Villa l’Artaude (Maison de Mandrot)
Le Corbusier – Maison de Mandrot, Le Pradet (Provence-Alpes-Cote d’Azur), France, 1930-1931
Location
Sentiero Artaude a Le Pradet a est di Tolone, Francia
Year
1930 - 1931
Architect
Le Corbusier
Villa l'Artaude, also called villa Mandrot, is a simple house with rough stone walls built by Le Corbusier in 1930 on the Artaude path in Le Pradet (east of Toulon, in the Var department) for Hélène di Mandrot.
The first international congress of modern architecture was held in 1928 in the castle of La Sarraz in Switzerland, owned by the countess de Helene de Mandrot, a wealthy patron. On this occasion he meets Le Corbusier for the first time. In the summer of 1929 he asked him to design a small holiday home: "(…) I don't want to put much money, something like that of your mother with two rooms, four more beds and a garden.

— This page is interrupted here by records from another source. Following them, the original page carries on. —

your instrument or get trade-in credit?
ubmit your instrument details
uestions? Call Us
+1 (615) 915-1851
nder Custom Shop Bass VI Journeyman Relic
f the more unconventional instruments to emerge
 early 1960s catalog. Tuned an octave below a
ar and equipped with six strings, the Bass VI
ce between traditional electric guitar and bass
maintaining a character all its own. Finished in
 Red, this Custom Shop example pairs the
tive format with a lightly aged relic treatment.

Le Corbusier builds an L-shaped house with a reinforced concrete floor that supports a local stone wall built by a local entrepreneur in opus incertum which gives the villa a Mediterranean appearance that distinguishes it from other architect's works. The glass walls close everything. The villa opens to the south onto a garden terrace, closed on 3 sides and overlooking the slope of the land.
To the north, the facade on two levels is smooth which reveals the part of the basement.
The garden was embellished with two sculptures by Jacques Lipchitz: The Song of Vowels (1931) and Recumbent Nude with Guitar (1928).
The Countess de Mandrot moved there in July 1931. New works were immediately started to make the house habitable: waterproofing, plastering the walls, installing shutters, etc. – which slightly alter the original design.
Today the villa is privately owned. It has been classified as a historical monument since 1987 and has been awarded the title of "20th century heritage" by the Ministry of Culture.